§ **ENTRIES SHOWN**
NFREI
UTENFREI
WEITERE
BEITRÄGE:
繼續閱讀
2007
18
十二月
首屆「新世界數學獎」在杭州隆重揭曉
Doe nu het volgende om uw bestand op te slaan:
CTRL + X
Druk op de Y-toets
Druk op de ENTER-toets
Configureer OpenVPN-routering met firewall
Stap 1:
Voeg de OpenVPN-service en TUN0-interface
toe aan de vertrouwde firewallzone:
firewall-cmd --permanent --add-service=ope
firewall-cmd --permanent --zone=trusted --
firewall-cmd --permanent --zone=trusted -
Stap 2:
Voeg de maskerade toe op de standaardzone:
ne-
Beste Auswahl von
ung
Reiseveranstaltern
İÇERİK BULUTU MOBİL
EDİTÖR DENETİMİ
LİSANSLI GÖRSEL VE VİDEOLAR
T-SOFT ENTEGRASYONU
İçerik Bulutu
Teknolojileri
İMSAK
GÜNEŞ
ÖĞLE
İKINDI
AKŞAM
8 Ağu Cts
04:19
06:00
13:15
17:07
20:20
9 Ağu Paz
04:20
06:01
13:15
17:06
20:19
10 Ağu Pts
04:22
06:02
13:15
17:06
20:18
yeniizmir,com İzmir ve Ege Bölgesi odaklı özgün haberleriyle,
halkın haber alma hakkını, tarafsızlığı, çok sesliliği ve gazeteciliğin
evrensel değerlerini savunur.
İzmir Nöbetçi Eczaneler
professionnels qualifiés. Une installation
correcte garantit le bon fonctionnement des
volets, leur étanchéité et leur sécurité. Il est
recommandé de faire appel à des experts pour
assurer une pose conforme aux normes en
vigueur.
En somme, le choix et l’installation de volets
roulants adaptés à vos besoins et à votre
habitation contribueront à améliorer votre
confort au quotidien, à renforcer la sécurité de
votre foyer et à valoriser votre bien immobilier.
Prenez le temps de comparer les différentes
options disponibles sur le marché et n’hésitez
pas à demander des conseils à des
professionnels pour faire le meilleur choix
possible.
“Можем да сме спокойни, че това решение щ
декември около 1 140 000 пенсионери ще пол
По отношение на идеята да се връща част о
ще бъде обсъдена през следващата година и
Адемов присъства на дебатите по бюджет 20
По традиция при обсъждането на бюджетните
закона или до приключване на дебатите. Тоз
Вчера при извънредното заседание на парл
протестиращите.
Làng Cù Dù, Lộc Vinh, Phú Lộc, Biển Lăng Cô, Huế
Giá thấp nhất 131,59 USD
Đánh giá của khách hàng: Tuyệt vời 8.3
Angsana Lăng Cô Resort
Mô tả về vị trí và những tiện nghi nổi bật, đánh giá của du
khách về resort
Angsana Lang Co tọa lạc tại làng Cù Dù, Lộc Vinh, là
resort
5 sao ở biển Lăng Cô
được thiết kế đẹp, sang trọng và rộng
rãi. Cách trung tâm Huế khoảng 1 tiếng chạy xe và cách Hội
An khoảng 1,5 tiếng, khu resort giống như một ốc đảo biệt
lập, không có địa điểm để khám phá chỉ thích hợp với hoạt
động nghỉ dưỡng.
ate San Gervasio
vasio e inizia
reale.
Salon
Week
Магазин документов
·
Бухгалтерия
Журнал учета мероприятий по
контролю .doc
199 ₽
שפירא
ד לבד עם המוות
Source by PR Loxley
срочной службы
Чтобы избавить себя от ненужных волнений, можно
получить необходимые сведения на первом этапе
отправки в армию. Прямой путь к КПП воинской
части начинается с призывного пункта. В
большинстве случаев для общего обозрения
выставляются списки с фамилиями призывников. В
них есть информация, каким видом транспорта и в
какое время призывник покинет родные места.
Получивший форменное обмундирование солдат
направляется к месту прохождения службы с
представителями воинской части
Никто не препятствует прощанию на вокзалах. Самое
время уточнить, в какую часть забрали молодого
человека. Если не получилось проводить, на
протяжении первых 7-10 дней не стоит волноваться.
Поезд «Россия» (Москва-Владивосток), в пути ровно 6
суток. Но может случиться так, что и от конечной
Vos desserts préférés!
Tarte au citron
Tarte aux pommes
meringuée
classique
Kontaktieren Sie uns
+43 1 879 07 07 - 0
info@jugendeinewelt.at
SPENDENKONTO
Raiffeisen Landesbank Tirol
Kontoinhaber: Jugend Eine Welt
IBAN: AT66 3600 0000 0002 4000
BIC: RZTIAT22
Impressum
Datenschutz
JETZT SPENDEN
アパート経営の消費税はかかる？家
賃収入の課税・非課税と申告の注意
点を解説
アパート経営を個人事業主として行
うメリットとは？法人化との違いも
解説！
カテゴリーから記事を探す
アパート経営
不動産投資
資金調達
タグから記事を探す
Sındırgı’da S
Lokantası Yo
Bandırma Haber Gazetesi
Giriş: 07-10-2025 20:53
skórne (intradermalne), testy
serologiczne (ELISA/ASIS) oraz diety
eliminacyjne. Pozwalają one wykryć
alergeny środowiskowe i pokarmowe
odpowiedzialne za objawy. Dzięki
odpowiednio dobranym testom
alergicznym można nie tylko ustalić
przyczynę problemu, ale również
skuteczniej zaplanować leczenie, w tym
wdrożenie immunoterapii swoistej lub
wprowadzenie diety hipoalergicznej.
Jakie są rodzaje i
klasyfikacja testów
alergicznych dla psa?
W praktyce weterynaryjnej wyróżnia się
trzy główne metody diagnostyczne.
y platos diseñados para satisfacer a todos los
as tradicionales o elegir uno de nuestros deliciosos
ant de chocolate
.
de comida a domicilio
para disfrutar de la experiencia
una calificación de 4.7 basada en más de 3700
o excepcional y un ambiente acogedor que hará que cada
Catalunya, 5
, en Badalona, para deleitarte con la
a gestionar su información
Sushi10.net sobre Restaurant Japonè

§ **JOB ITEM**
Repeat the records verbatim, every one of them.

§ **PROBLEM SOLUTION**
NFREI
UTENFREI
WEITERE
BEITRÄGE:
繼續閱讀
2007
18
十二月
首屆「新世界數學獎」在杭州隆重揭曉
Doe nu het volgende om uw bestand op te slaan:
CTRL + X
Druk op de Y-toets
Druk op de ENTER-toets
Configureer OpenVPN-routering met firewall
Stap 1:
Voeg de OpenVPN-service en TUN0-interface
toe aan de vertrouwde firewallzone:
firewall-cmd --permanent --add-service=ope
firewall-cmd --permanent --zone=trusted --
firewall-cmd --permanent --zone=trusted -
Stap 2:
Voeg de maskerade toe op de standaardzone:
ne-
Beste Auswahl von
ung
Reiseveranstaltern
İÇERİK BULUTU MOBİL
EDİTÖR DENETİMİ
LİSANSLI GÖRSEL VE VİDEOLAR
T-SOFT ENTEGRASYONU
İçerik Bulutu
Teknolojileri
İMSAK
GÜNEŞ
ÖĞLE
İKINDI
AKŞAM
8 Ağu Cts
04:19
06:00
13:15
17:07
20:20
9 Ağu Paz
04:20
06:01
13:15
17:06
20:19
10 Ağu Pts
04:22
06:02
13:15
17:06
20:18
yeniizmir,com İzmir ve Ege Bölgesi odaklı özgün haberleriyle,
halkın haber alma hakkını, tarafsızlığı, çok sesliliği ve gazeteciliğin
evrensel değerlerini savunur.
İzmir Nöbetçi Eczaneler
professionnels qualifiés. Une installation
correcte garantit le bon fonctionnement des
volets, leur étanchéité et leur sécurité. Il est
recommandé de faire appel à des experts pour
assurer une pose conforme aux normes en
vigueur.
En somme, le choix et l’installation de volets
roulants adaptés à vos besoins et à votre
habitation contribueront à améliorer votre
confort au quotidien, à renforcer la sécurité de
votre foyer et à valoriser votre bien immobilier.
Prenez le temps de comparer les différentes
options disponibles sur le marché et n’hésitez
pas à demander des conseils à des
professionnels pour faire le meilleur choix
possible.
“Можем да сме спокойни, че това решение щ
декември около 1 140 000 пенсионери ще пол
По отношение на идеята да се връща част о
ще бъде обсъдена през следващата година и
Адемов присъства на дебатите по бюджет 20
По традиция при обсъждането на бюджетните
закона или до приключване на дебатите. Тоз
Вчера при извънредното заседание на парл
протестиращите.
Làng Cù Dù, Lộc Vinh, Phú Lộc, Biển Lăng Cô, Huế
Giá thấp nhất 131,59 USD
Đánh giá của khách hàng: Tuyệt vời 8.3
Angsana Lăng Cô Resort
Mô tả về vị trí và những tiện nghi nổi bật, đánh giá của du
khách về resort
Angsana Lang Co tọa lạc tại làng Cù Dù, Lộc Vinh, là
resort
5 sao ở biển Lăng Cô
được thiết kế đẹp, sang trọng và rộng
rãi. Cách trung tâm Huế khoảng 1 tiếng chạy xe và cách Hội
An khoảng 1,5 tiếng, khu resort giống như một ốc đảo biệt
lập, không có địa điểm để khám phá chỉ thích hợp với hoạt
động nghỉ dưỡng.
ate San Gervasio
vasio e inizia
reale.
Salon
Week
Магазин документов
·
Бухгалтерия
Журнал учета мероприятий по
контролю .doc
199 ₽
שפירא
ד לבד עם המוות
Source by PR Loxley
срочной службы
Чтобы избавить себя от ненужных волнений, можно
получить необходимые сведения на первом этапе
отправки в армию. Прямой путь к КПП воинской
части начинается с призывного пункта. В
большинстве случаев для общего обозрения
выставляются списки с фамилиями призывников. В
них есть информация, каким видом транспорта и в
какое время призывник покинет родные места.
Получивший форменное обмундирование солдат
направляется к месту прохождения службы с
представителями воинской части
Никто не препятствует прощанию на вокзалах. Самое
время уточнить, в какую часть забрали молодого
человека. Если не получилось проводить, на
протяжении первых 7-10 дней не стоит волноваться.
Поезд «Россия» (Москва-Владивосток), в пути ровно 6
суток. Но может случиться так, что и от конечной
Vos desserts préférés!
Tarte au citron
Tarte aux pommes
meringuée
classique
Kontaktieren Sie uns
+43 1 879 07 07 - 0
info@jugendeinewelt.at
SPENDENKONTO
Raiffeisen Landesbank Tirol
Kontoinhaber: Jugend Eine Welt
IBAN: AT66 3600 0000 0002 4000
BIC: RZTIAT22
Impressum
Datenschutz
JETZT SPENDEN
アパート経営の消費税はかかる？家
賃収入の課税・非課税と申告の注意
点を解説
アパート経営を個人事業主として行
うメリットとは？法人化との違いも
解説！
カテゴリーから記事を探す
アパート経営
不動産投資
資金調達
タグから記事を探す
Sındırgı’da S
Lokantası Yo
Bandırma Haber Gazetesi
Giriş: 07-10-2025 20:53
skórne (intradermalne), testy
serologiczne (ELISA/ASIS) oraz diety
eliminacyjne. Pozwalają one wykryć
alergeny środowiskowe i pokarmowe
odpowiedzialne za objawy. Dzięki
odpowiednio dobranym testom
alergicznym można nie tylko ustalić
przyczynę problemu, ale również
skuteczniej zaplanować leczenie, w tym
wdrożenie immunoterapii swoistej lub
wprowadzenie diety hipoalergicznej.
Jakie są rodzaje i
klasyfikacja testów
alergicznych dla psa?
W praktyce weterynaryjnej wyróżnia się
trzy główne metody diagnostyczne.
y platos diseñados para satisfacer a todos los
as tradicionales o elegir uno de nuestros deliciosos
ant de chocolate
.
de comida a domicilio
para disfrutar de la experiencia
una calificación de 4.7 basada en más de 3700
o excepcional y un ambiente acogedor que hará que cada
Catalunya, 5
, en Badalona, para deleitarte con la
a gestionar su información
Sushi10.net sobre Restaurant Japonè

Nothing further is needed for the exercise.